Another application is in the amplification of analog signals. The reason is that the control currents there are too low to control the power transistors directly. Furthermore, the temperature dependency and thus the setting of the operating point in Darlington transistors is relatively uncritical; Due to a resistor between the base and emitter of the power transistor, the quiescent current between 0.7 V and 1.1 V is approximately linear. This avoids distortion.

A look at the chip of an MJ1000

The advantage of this technology is that, with the same space requirement, a considerably higher current gain can be achieved or the necessary control currents are lower. The total gain B ( large signal ) corresponds roughly to the product of the gains of the two individual transistors ( B 1 and B 2 ):

${\ displaystyle B \ approx B_ {1} \ cdot B_ {2}}$

analogously applies to the small-signal current gain ${\ displaystyle \ beta}$

${\ displaystyle \ beta \ approx \ beta _ {1} \ cdot \ beta _ {2}}$

In modern power Darlington circuits, the current gain is in the range of 1000 and higher. For the small-signal current amplification, amplification factors of up to 50,000 are achieved. ${\ displaystyle B}$${\ displaystyle \ beta}$

On the other hand, the greater phase shift compared to a single transistor is disadvantageous , so that instabilities tend to occur in the case of negative feedback . For this reason, among other things, Darlingtons are usually not suitable for high-frequency applications.

Darlington transistors have slower switching times than single transistors, especially when switching off the collector current, because the first transistor is not able to "clear" the charge carriers from the base of the second transistor. In order to improve the switching behavior, a resistor is integrated parallel to the base-emitter path of the power transistor. However, part of the base current for the second stage flows through this resistor, which reduces the overall gain accordingly.
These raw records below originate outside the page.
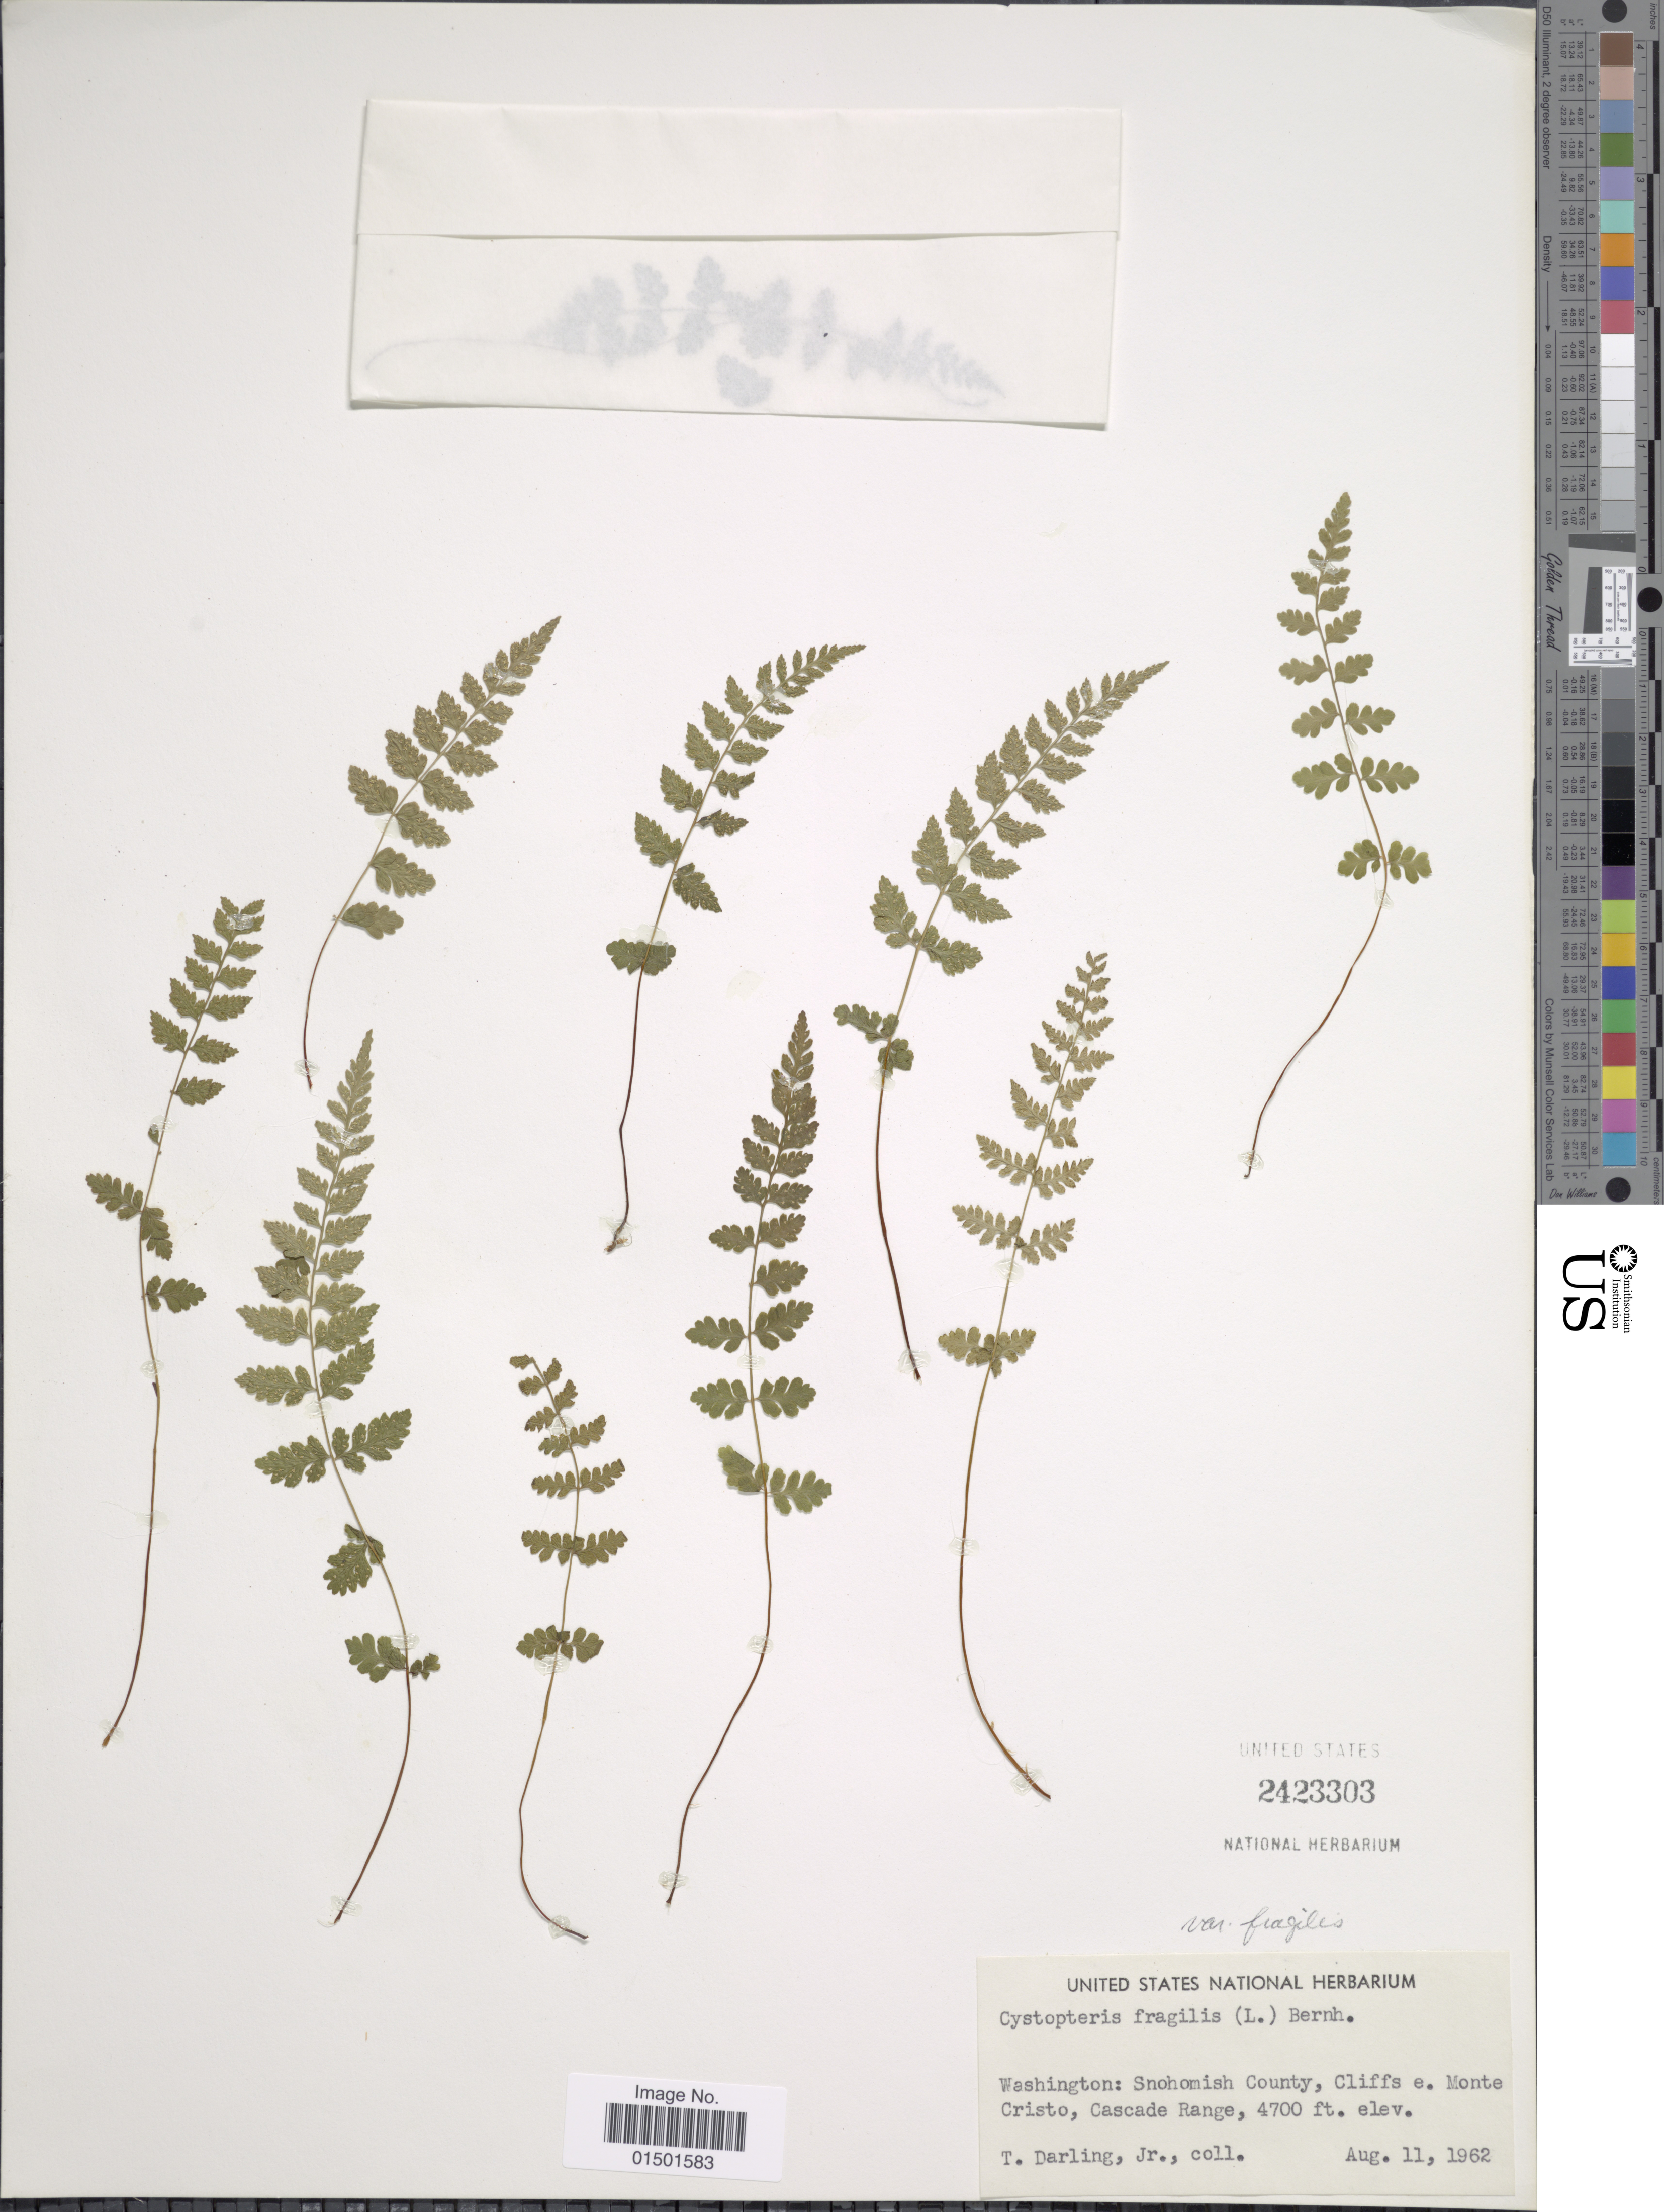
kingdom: Plantae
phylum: Tracheophyta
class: Polypodiopsida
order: Polypodiales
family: Cystopteridaceae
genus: Cystopteris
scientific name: Cystopteris fragilis var. fragilis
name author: (L.) Bernh.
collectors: T. Darling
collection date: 1962-08-11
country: United States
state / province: Washington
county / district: Snohomish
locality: Snohomish County, Cliffs e. Monte Cristo, Cascade Range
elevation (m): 1433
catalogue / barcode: US 243303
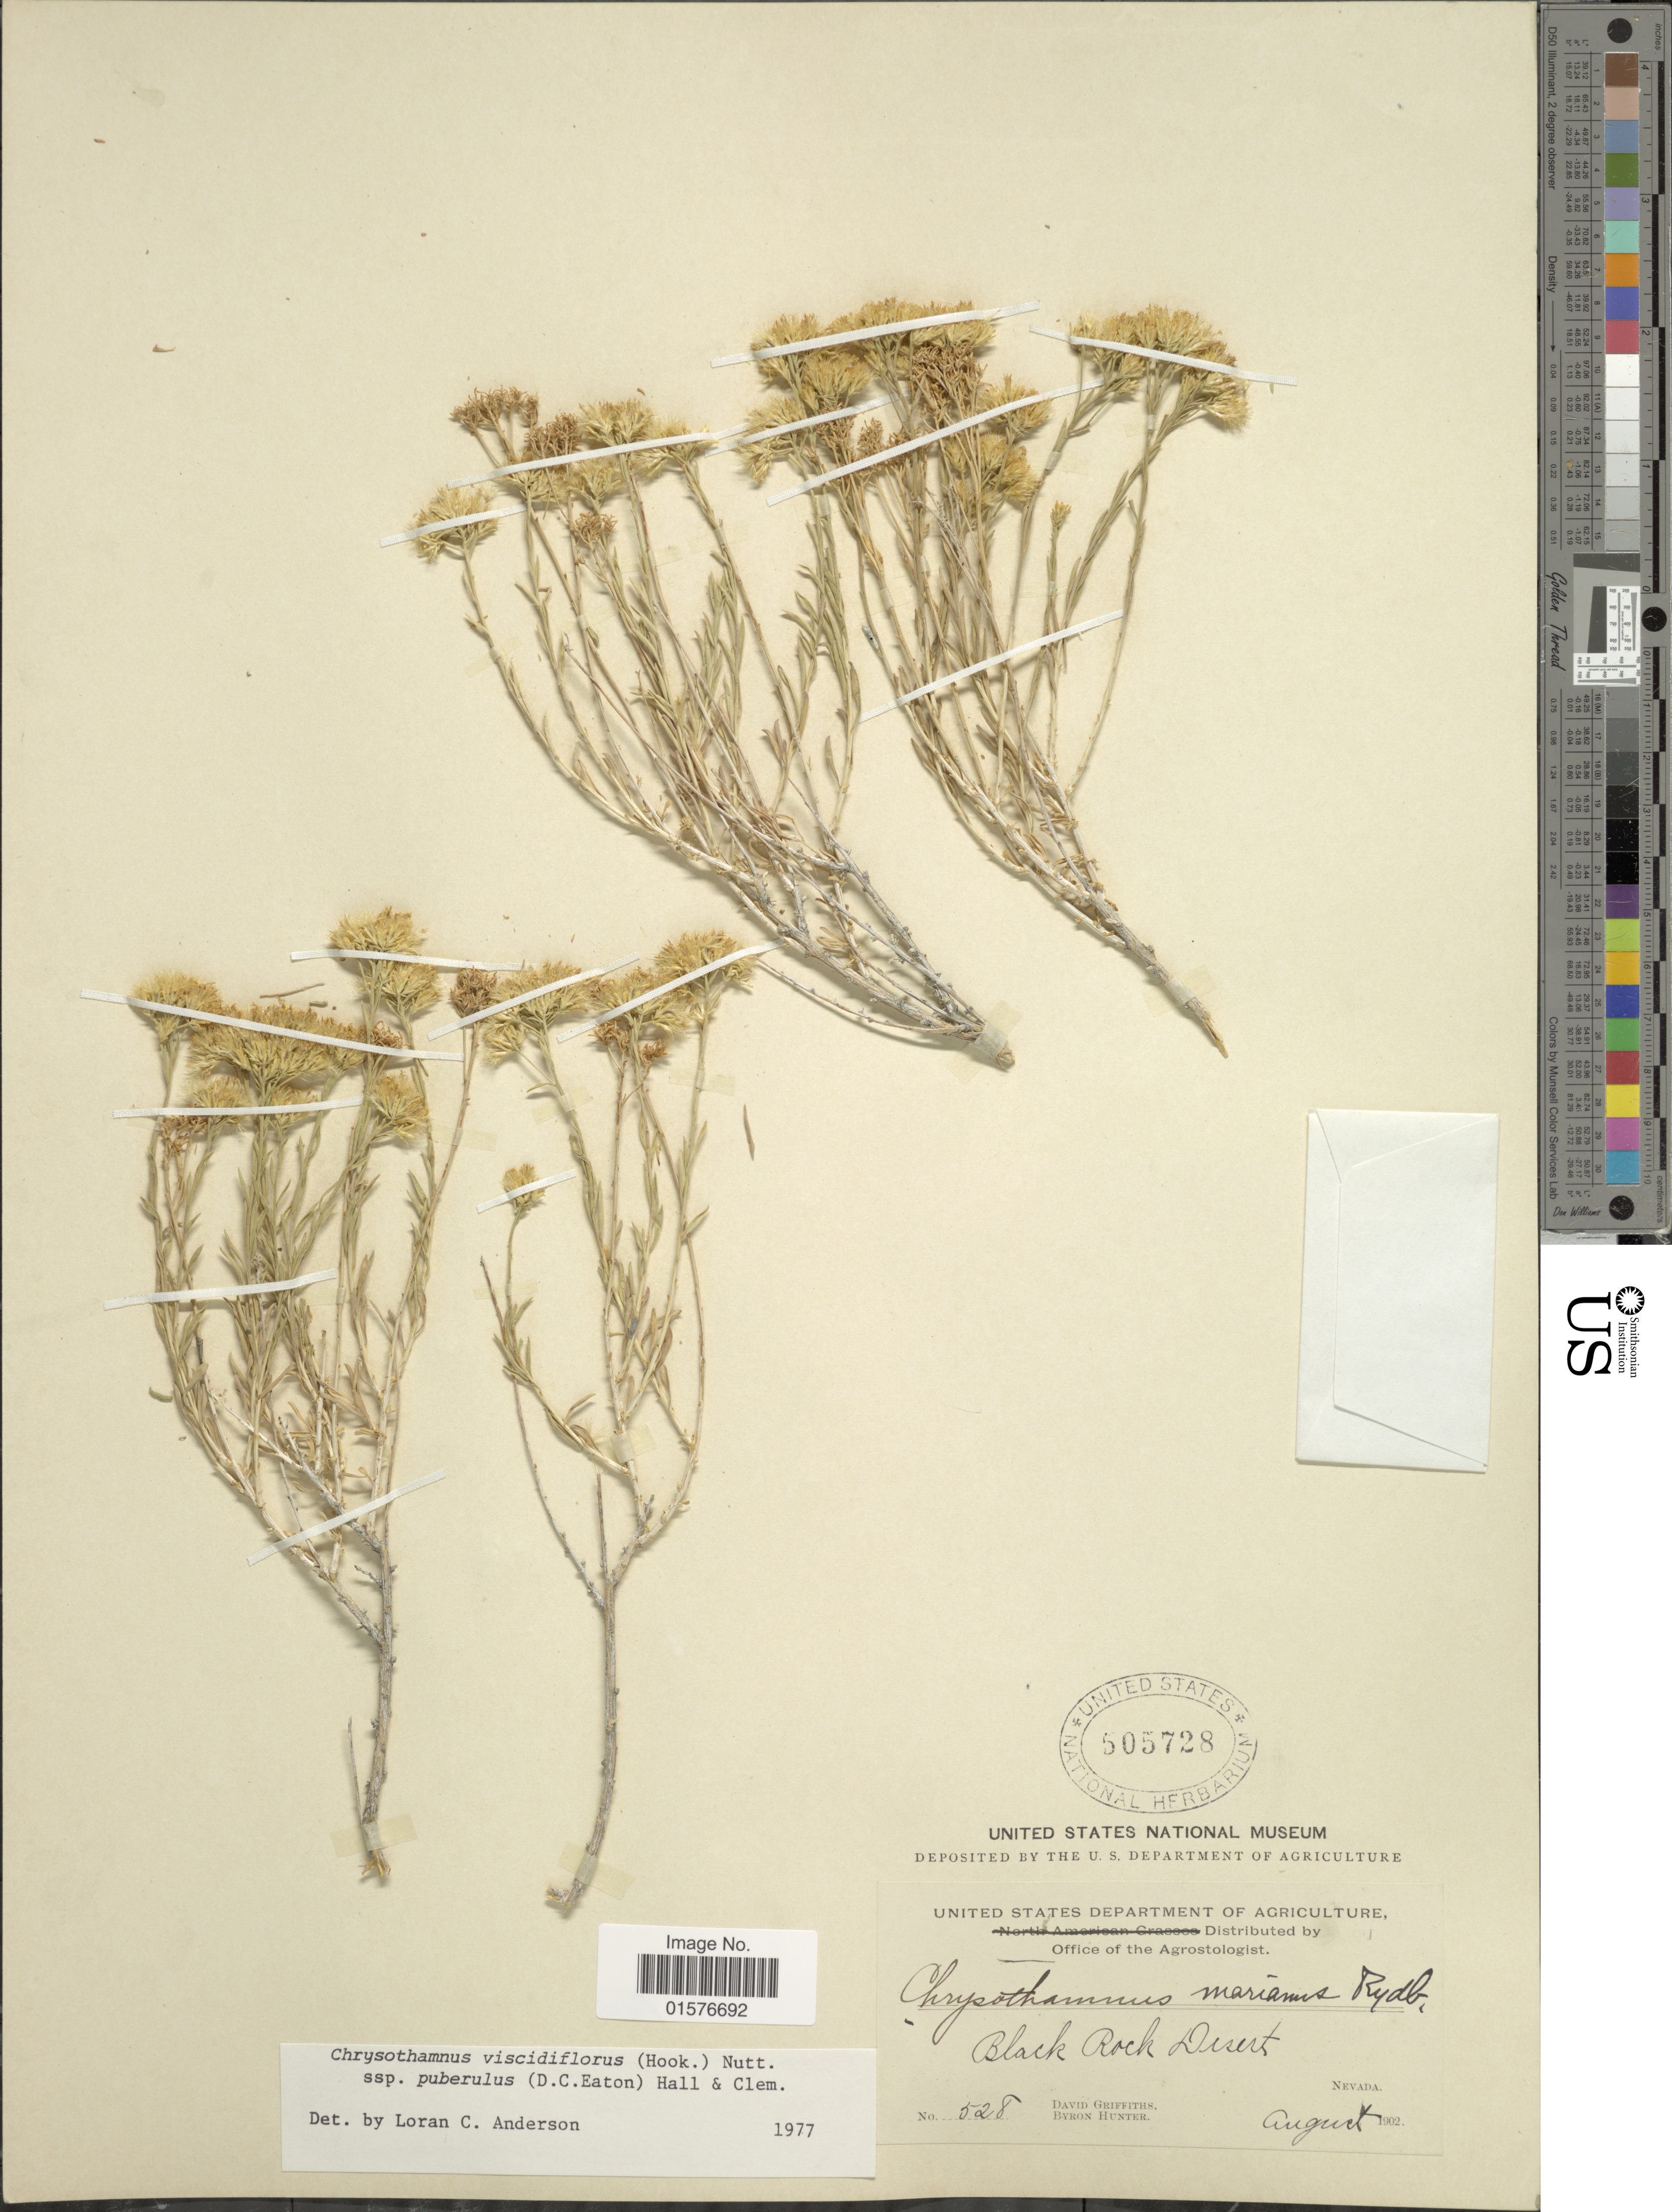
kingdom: Plantae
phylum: Tracheophyta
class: Magnoliopsida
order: Asterales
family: Asteraceae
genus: Chrysothamnus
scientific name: Chrysothamnus viscidiflorus subsp. puberulus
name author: (D.C. Eaton) H.M. Hall & Clem.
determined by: Urbatsch, Lowell E., Curator (LSU), Louisiana State University (UNITED STATES)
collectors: D. Griffiths & B. Hunter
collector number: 528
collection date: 1902-08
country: United States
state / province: Nevada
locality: Black Rock Desert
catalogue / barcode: US 505728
Finally, the base-emitter voltage of the Darlington doubles compared to the single transistor (about 1.2 to 1.4  volts for a silicon Darlington). The collector-emitter voltage in the conductive state also increases by the forward voltage of the base-emitter path of the second transistor, i.e. about 0.9 volts for small-signal types (compared to 0.2 volts) or up to over 2 volts for power types. This leads to increased power losses ( ) especially at low voltages. ${\ displaystyle P = U \ cdot I}$

Because of these disadvantages, Darlington transistors are hardly suitable for efficiency-critical switching applications; separate driver and power stages are usually used there, i.e. that is, the collector of the driver transistor is not connected to that of the power transistor. Advances in other transistor technologies have displaced the Darlington transistor, with the exception of a few niches.

## variants

2- and 3-stage npn Darlington pair

The Darlington circuit can be constructed with both npn and pnp transistors as a power element. In the graphic, resistors are built in parallel to the base-emitter paths of the individual transistors, which, as described above, allow charge to drain from the base. The additional diodes accelerate this even further; if the voltage at the first driver transistor is equal to the emitter voltage of the power transistor, the charge can flow away from all the transistors connected downstream via the diodes. IGBTs ( bipolar transistor with insulated gate electrode ) are also subject to this effect .

Avoid using diodes if the base voltage can drop below the emitter voltage.

The diode between the collector and emitter of the Darlington transistor has a different purpose; As a free-wheeling diode, it is intended to protect the circuit in the event of an inductive load.